Start of MATERIAL FOR THE TASK

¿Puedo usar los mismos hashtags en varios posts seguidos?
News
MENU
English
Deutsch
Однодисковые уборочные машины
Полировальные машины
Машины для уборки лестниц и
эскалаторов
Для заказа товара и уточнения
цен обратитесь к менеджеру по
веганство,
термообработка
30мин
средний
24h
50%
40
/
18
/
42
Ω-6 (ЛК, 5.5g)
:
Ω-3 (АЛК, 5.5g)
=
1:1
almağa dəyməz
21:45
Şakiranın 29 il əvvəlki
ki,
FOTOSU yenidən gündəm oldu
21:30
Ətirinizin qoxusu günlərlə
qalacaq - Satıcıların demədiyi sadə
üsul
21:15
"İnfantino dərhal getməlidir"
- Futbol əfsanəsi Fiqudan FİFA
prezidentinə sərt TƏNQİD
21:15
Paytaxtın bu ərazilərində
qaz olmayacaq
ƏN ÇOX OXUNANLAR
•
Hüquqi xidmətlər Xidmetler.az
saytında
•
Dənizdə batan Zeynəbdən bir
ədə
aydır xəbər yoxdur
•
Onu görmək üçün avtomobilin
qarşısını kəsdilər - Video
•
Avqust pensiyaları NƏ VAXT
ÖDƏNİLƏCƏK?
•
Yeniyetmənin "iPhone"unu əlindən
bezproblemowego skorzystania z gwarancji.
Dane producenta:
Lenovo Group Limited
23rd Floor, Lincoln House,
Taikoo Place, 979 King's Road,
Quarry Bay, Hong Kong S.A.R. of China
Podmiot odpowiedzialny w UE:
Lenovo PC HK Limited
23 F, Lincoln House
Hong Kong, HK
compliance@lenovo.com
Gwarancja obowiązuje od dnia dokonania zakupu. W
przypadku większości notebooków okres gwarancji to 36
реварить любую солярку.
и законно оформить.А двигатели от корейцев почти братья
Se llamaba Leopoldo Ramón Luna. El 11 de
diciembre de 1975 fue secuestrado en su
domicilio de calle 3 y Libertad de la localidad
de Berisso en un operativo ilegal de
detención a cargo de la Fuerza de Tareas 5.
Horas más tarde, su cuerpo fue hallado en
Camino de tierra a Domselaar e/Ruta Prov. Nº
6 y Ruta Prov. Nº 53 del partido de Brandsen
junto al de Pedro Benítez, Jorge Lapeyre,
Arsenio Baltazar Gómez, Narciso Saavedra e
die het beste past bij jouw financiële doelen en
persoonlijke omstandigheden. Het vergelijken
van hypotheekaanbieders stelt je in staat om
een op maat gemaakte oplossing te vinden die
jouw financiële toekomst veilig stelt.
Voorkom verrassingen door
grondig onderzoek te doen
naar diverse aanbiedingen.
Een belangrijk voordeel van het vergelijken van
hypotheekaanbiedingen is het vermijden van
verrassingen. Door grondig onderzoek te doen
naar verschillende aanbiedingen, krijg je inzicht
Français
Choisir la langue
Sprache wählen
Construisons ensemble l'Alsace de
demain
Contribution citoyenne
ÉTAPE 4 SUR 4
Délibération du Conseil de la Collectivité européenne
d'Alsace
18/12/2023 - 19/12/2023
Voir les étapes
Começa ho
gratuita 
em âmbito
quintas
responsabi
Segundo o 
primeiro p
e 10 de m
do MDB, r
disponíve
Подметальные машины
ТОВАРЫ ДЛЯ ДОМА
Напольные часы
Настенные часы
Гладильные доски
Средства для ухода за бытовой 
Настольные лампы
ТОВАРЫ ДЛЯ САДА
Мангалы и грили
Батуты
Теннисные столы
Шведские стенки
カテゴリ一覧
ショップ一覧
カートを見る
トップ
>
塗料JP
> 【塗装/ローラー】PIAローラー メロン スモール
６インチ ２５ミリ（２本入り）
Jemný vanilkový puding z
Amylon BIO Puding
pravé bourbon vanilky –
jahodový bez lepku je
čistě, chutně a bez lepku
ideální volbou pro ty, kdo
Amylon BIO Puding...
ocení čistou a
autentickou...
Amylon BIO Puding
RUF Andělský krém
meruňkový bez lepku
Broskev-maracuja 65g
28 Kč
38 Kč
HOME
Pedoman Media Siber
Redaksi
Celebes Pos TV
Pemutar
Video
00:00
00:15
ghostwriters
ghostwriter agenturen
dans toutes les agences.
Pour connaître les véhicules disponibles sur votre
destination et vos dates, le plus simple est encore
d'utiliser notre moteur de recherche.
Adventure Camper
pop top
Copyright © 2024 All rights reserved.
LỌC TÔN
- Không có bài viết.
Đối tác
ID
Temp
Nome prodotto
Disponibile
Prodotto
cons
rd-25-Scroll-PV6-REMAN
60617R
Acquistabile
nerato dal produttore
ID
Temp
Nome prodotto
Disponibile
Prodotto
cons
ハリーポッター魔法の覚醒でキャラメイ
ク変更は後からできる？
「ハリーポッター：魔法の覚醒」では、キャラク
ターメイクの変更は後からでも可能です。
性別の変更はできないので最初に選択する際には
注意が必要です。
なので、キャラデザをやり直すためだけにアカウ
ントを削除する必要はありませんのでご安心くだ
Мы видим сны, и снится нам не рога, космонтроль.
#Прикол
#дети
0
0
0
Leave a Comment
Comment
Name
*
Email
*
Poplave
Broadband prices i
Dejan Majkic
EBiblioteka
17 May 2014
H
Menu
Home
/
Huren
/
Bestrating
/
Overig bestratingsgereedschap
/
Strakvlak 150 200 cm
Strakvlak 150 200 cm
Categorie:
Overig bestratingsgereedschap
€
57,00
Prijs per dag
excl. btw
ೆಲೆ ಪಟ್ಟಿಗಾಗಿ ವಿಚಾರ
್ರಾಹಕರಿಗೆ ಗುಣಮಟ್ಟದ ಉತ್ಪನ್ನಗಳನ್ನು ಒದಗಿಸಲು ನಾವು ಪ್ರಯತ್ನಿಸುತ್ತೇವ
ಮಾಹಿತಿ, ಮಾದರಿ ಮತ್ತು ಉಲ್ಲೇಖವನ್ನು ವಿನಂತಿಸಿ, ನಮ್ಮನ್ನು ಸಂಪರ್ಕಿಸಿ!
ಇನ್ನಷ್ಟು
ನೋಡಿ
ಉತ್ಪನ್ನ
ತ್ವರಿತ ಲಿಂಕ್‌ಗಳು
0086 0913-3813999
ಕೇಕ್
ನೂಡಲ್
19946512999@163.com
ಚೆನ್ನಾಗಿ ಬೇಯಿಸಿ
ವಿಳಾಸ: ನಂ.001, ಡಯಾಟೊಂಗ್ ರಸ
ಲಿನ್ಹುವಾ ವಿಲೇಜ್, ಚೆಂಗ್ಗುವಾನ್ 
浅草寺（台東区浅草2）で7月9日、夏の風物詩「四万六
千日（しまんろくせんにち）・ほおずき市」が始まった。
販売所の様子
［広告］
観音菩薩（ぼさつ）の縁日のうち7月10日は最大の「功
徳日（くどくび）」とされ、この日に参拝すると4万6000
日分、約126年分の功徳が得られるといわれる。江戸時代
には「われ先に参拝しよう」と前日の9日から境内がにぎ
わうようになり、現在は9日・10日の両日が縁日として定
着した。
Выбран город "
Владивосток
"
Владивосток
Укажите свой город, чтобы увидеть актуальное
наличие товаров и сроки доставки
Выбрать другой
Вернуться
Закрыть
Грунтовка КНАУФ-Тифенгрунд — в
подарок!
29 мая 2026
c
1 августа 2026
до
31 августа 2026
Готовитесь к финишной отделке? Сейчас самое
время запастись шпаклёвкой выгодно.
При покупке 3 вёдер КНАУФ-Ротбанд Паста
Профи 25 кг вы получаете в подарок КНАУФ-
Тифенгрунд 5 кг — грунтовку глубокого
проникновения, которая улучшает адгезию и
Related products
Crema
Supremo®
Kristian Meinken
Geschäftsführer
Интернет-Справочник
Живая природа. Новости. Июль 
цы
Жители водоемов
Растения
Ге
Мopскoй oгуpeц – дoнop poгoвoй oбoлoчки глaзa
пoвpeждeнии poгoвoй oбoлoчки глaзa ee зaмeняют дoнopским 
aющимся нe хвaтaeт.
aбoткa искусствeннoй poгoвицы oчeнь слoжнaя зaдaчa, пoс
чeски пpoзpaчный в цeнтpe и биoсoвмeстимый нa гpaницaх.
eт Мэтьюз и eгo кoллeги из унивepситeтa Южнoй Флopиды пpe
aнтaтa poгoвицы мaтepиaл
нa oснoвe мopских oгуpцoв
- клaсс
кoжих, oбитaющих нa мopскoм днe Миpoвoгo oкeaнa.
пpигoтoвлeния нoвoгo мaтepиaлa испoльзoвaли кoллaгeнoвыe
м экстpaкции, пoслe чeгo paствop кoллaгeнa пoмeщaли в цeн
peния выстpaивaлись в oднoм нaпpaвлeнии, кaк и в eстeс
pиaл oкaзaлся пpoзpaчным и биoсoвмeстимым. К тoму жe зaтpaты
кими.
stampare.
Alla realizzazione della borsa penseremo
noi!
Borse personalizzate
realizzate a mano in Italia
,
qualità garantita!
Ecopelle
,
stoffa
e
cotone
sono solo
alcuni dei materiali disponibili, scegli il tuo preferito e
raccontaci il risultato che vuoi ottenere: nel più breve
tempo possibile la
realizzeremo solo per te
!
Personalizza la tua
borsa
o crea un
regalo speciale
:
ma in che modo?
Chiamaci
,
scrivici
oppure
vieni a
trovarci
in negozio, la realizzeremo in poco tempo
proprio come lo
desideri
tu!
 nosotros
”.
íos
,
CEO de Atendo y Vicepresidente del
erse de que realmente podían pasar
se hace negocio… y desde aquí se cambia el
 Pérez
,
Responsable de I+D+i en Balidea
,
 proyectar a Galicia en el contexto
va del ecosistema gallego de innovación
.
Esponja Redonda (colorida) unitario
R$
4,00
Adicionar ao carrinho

End of MATERIAL FOR THE TASK

How many lines in the rows above contain the string "vergelijken"? Treat uppercase and lowercase as different, and reply with the number alone.

2